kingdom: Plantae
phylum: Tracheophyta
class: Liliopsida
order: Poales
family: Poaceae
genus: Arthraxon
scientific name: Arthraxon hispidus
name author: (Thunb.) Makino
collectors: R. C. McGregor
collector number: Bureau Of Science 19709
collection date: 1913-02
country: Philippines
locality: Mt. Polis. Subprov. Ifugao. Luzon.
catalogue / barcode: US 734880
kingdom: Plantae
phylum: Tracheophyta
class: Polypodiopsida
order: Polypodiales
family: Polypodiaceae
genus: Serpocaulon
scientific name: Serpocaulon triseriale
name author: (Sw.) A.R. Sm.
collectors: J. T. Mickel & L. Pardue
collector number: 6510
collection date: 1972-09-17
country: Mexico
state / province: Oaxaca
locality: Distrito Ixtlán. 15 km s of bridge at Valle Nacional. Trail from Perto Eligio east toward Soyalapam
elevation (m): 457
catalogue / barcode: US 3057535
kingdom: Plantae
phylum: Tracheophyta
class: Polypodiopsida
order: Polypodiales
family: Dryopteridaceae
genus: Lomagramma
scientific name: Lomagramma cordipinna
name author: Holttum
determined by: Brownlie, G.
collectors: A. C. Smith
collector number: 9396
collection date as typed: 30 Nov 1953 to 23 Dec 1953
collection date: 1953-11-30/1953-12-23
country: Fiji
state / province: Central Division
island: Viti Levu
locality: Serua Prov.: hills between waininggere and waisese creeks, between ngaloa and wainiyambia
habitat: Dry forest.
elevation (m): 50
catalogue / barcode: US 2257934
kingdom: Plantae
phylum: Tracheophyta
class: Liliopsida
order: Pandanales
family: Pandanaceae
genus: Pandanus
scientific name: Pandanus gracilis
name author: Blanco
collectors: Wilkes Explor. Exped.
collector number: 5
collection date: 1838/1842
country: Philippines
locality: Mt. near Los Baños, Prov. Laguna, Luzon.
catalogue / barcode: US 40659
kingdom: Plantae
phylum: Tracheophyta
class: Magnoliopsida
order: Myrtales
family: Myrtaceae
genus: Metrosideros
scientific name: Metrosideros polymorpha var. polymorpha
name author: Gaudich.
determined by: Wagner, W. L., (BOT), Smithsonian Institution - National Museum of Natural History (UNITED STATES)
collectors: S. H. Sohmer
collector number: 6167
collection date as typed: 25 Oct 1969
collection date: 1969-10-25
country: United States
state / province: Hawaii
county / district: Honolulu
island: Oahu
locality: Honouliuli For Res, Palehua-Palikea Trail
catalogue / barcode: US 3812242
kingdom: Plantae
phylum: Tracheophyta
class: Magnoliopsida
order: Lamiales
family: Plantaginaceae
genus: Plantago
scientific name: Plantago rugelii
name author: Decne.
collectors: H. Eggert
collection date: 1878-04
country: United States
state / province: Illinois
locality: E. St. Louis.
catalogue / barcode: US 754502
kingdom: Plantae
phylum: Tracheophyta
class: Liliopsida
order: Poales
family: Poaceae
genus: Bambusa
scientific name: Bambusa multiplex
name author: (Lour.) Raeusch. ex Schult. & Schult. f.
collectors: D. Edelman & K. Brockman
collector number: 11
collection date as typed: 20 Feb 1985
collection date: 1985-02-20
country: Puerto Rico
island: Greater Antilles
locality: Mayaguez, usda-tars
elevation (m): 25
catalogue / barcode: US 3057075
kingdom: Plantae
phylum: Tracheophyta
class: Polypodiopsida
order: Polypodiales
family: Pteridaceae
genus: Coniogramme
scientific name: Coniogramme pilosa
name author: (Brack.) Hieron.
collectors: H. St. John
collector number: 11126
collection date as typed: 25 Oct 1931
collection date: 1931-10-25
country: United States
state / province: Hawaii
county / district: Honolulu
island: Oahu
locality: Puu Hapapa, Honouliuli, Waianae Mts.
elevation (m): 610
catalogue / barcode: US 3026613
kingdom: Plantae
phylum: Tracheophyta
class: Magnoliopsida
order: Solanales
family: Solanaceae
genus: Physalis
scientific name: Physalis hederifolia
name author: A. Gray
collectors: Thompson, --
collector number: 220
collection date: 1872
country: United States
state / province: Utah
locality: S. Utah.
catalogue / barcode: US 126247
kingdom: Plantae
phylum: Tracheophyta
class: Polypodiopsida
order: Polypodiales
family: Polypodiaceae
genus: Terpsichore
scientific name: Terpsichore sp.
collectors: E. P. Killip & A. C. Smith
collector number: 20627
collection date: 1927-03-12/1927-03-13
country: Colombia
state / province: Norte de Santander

### WRITTEN PROBLEM
Please quote all of the material above word for word, leaving nothing out and changing nothing.

### WRITTEN RESPONSE
kingdom: Plantae
phylum: Tracheophyta
class: Liliopsida
order: Poales
family: Poaceae
genus: Arthraxon
scientific name: Arthraxon hispidus
name author: (Thunb.) Makino
collectors: R. C. McGregor
collector number: Bureau Of Science 19709
collection date: 1913-02
country: Philippines
locality: Mt. Polis. Subprov. Ifugao. Luzon.
catalogue / barcode: US 734880
kingdom: Plantae
phylum: Tracheophyta
class: Polypodiopsida
order: Polypodiales
family: Polypodiaceae
genus: Serpocaulon
scientific name: Serpocaulon triseriale
name author: (Sw.) A.R. Sm.
collectors: J. T. Mickel & L. Pardue
collector number: 6510
collection date: 1972-09-17
country: Mexico
state / province: Oaxaca
locality: Distrito Ixtlán. 15 km s of bridge at Valle Nacional. Trail from Perto Eligio east toward Soyalapam
elevation (m): 457
catalogue / barcode: US 3057535
kingdom: Plantae
phylum: Tracheophyta
class: Polypodiopsida
order: Polypodiales
family: Dryopteridaceae
genus: Lomagramma
scientific name: Lomagramma cordipinna
name author: Holttum
determined by: Brownlie, G.
collectors: A. C. Smith
collector number: 9396
collection date as typed: 30 Nov 1953 to 23 Dec 1953
collection date: 1953-11-30/1953-12-23
country: Fiji
state / province: Central Division
island: Viti Levu
locality: Serua Prov.: hills between waininggere and waisese creeks, between ngaloa and wainiyambia
habitat: Dry forest.
elevation (m): 50
catalogue / barcode: US 2257934
kingdom: Plantae
phylum: Tracheophyta
class: Liliopsida
order: Pandanales
family: Pandanaceae
genus: Pandanus
scientific name: Pandanus gracilis
name author: Blanco
collectors: Wilkes Explor. Exped.
collector number: 5
collection date: 1838/1842
country: Philippines
locality: Mt. near Los Baños, Prov. Laguna, Luzon.
catalogue / barcode: US 40659
kingdom: Plantae
phylum: Tracheophyta
class: Magnoliopsida
order: Myrtales
family: Myrtaceae
genus: Metrosideros
scientific name: Metrosideros polymorpha var. polymorpha
name author: Gaudich.
determined by: Wagner, W. L., (BOT), Smithsonian Institution - National Museum of Natural History (UNITED STATES)
collectors: S. H. Sohmer
collector number: 6167
collection date as typed: 25 Oct 1969
collection date: 1969-10-25
country: United States
state / province: Hawaii
county / district: Honolulu
island: Oahu
locality: Honouliuli For Res, Palehua-Palikea Trail
catalogue / barcode: US 3812242
kingdom: Plantae
phylum: Tracheophyta
class: Magnoliopsida
order: Lamiales
family: Plantaginaceae
genus: Plantago
scientific name: Plantago rugelii
name author: Decne.
collectors: H. Eggert
collection date: 1878-04
country: United States
state / province: Illinois
locality: E. St. Louis.
catalogue / barcode: US 754502
kingdom: Plantae
phylum: Tracheophyta
class: Liliopsida
order: Poales
family: Poaceae
genus: Bambusa
scientific name: Bambusa multiplex
name author: (Lour.) Raeusch. ex Schult. & Schult. f.
collectors: D. Edelman & K. Brockman
collector number: 11
collection date as typed: 20 Feb 1985
collection date: 1985-02-20
country: Puerto Rico
island: Greater Antilles
locality: Mayaguez, usda-tars
elevation (m): 25
catalogue / barcode: US 3057075
kingdom: Plantae
phylum: Tracheophyta
class: Polypodiopsida
order: Polypodiales
family: Pteridaceae
genus: Coniogramme
scientific name: Coniogramme pilosa
name author: (Brack.) Hieron.
collectors: H. St. John
collector number: 11126
collection date as typed: 25 Oct 1931
collection date: 1931-10-25
country: United States
state / province: Hawaii
county / district: Honolulu
island: Oahu
locality: Puu Hapapa, Honouliuli, Waianae Mts.
elevation (m): 610
catalogue / barcode: US 3026613
kingdom: Plantae
phylum: Tracheophyta
class: Magnoliopsida
order: Solanales
family: Solanaceae
genus: Physalis
scientific name: Physalis hederifolia
name author: A. Gray
collectors: Thompson, --
collector number: 220
collection date: 1872
country: United States
state / province: Utah
locality: S. Utah.
catalogue / barcode: US 126247
kingdom: Plantae
phylum: Tracheophyta
class: Polypodiopsida
order: Polypodiales
family: Polypodiaceae
genus: Terpsichore
scientific name: Terpsichore sp.
collectors: E. P. Killip & A. C. Smith
collector number: 20627
collection date: 1927-03-12/1927-03-13
country: Colombia
state / province: Norte de Santander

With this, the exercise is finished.